Required Sample Size
For a citation rate around 50%, you need approximately 100 samples to get a confidence interval of ±10 percentage points at 95% confidence. For lower citation rates (10–20%), you need more samples to achieve the same precision.
| Target precision | Sample size needed (50% citation rate) | Sample size needed (20% citation rate) |
|---|---|---|
| ±15 percentage points | 45 samples | 70 samples |
| ±10 percentage points | 100 samples | 160 samples |
| ±5 percentage points | 385 samples | 615 samples |
In practice, GetCited's Multi-Query Sampling methodology runs each tracked query multiple times per day, accumulating samples rapidly enough to achieve ±10 percentage point precision within 7–14 days of monitoring.
How to Design an AEO A/B Test
1. Establish a Baseline
Before making any changes, monitor your target queries for at least 7 days. Record your citation rate across all engines for the queries you want to improve. This is your pre-treatment baseline.
2. Isolate One Variable
Make exactly one change per test. If you change the page schema, the content structure, and the title simultaneously, you cannot attribute any citation rate change to a specific cause. One change at a time.

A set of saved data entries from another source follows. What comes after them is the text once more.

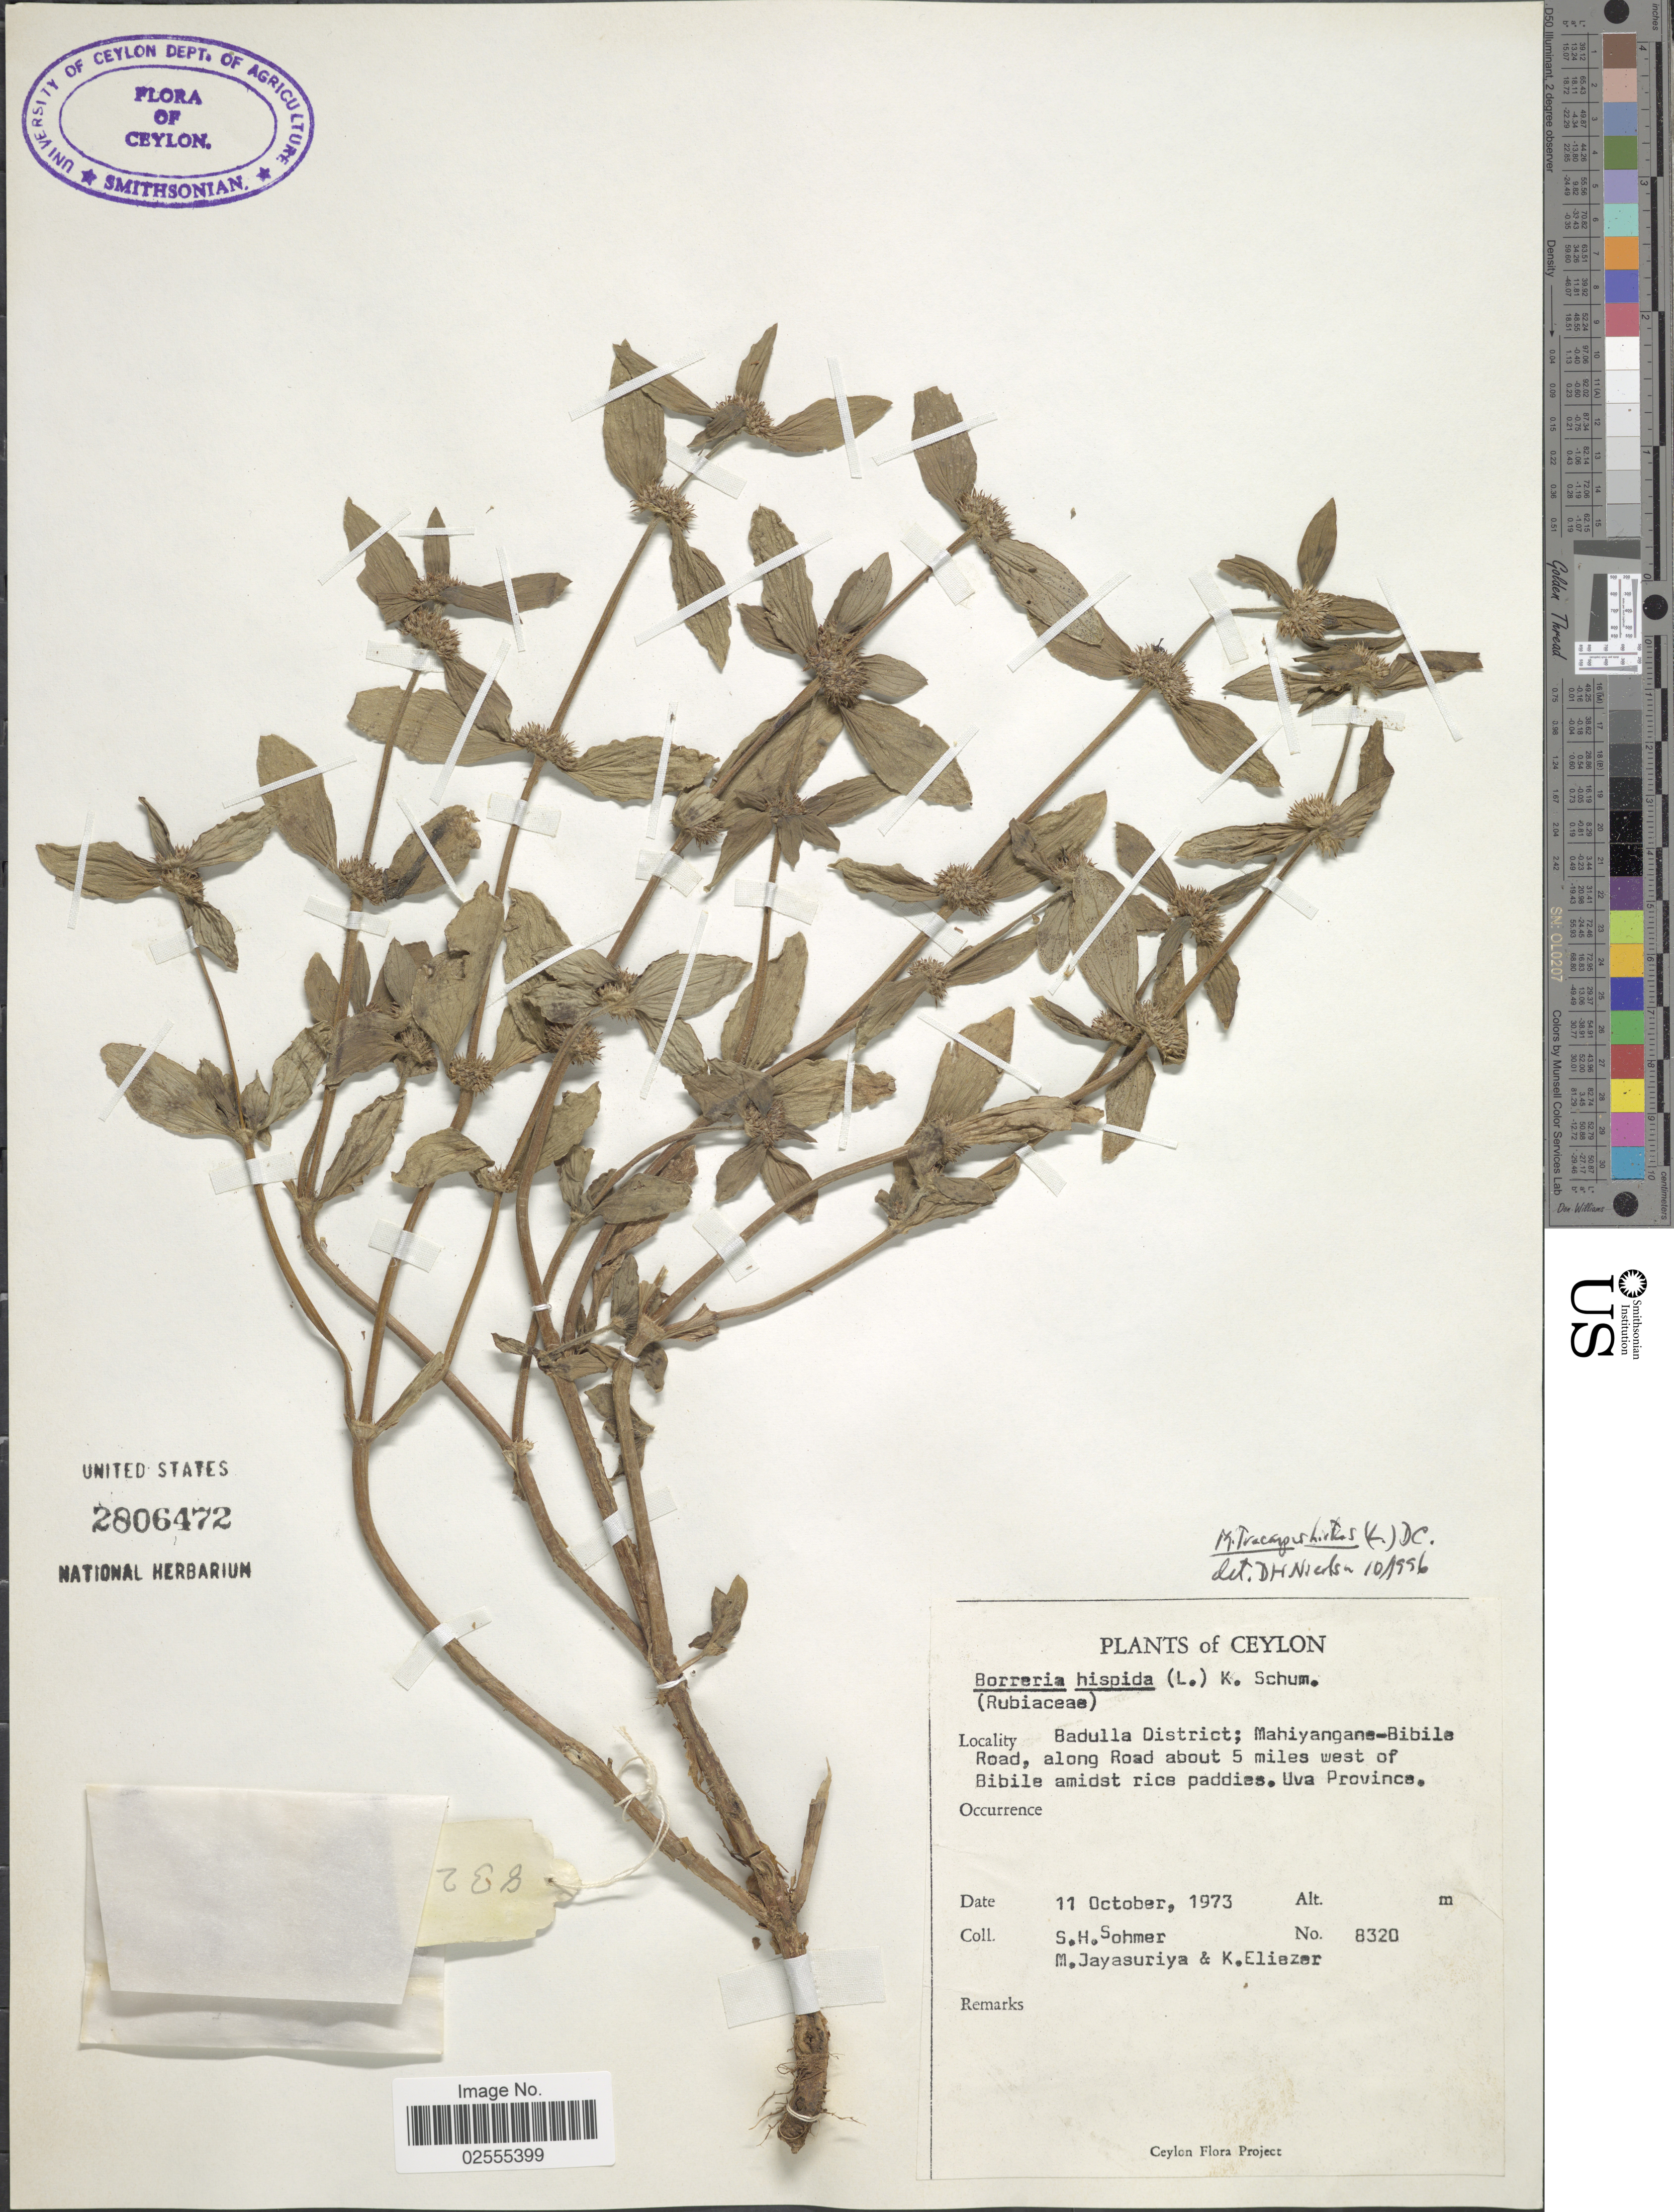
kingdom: Plantae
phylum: Tracheophyta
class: Magnoliopsida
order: Gentianales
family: Rubiaceae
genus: Mitracarpus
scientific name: Mitracarpus hirtus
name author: (L.) DC.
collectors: S. H. Sohmer, M. Jayasuriya & K. Eliezer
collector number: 8320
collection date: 1973-10-11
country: Sri Lanka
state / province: Uva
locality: Ceylon. Badulla District; Mahiyangane-Bibile Road, along Road about 5 miles west of Bibile amidst rice paddies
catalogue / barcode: US 2806472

3. Set Your Monitoring Period
Run post-change monitoring for the same number of days as your baseline period. For most citation rate changes, 7–14 days of daily monitoring is sufficient to detect a 10+ percentage point shift.
4. Evaluate with Statistical Significance
Compare pre-change and post-change citation rates. Use a two-proportion z-test or equivalent to determine whether the change is statistically significant at your chosen confidence level (95% is standard).
- p-value < 0.05: the change is statistically significant at 95% confidence
- p-value 0.05–0.10: marginal significance — extend your monitoring period
- p-value > 0.10: no statistically significant effect — the change did not move citation rate
Run structured AEO tests with built-in statistical analysis.
GetCited's A/B testing module automates baseline measurement, change monitoring, and Wilson CI verdict.
What Changes to Test (and in What Order)
Not all AEO changes have the same expected impact on citation rate. Test in order of expected effect size — start with changes that are most likely to produce large, detectable shifts.
High Expected Impact
- Adding FAQPage schema to a page with no schema markup
- Restructuring a page to answer-first (answer in first two sentences of every major section)
- Adding a page to your llms.txt or removing AI crawler blocks from robots.txt
- Creating a Wikipedia or Wikidata entity for your brand (if you don't have one)
Medium Expected Impact
- Improving schema completeness (adding missing fields to existing schema)
- Rewriting content to include more specific, citable facts and statistics
- Adding author credentials and E-E-A-T signals to existing content
- Building community mentions on Reddit and Quora for target queries
Lower Expected Impact
- Title and meta description changes
- Internal linking improvements
- Image alt text and figure captions
- Minor content refreshes without structural changes
Test high-impact changes first. Once you've validated your highest-leverage interventions, maintain a testing backlog ranked by expected effect size so your testing programme always focuses on the changes most likely to move citation rate.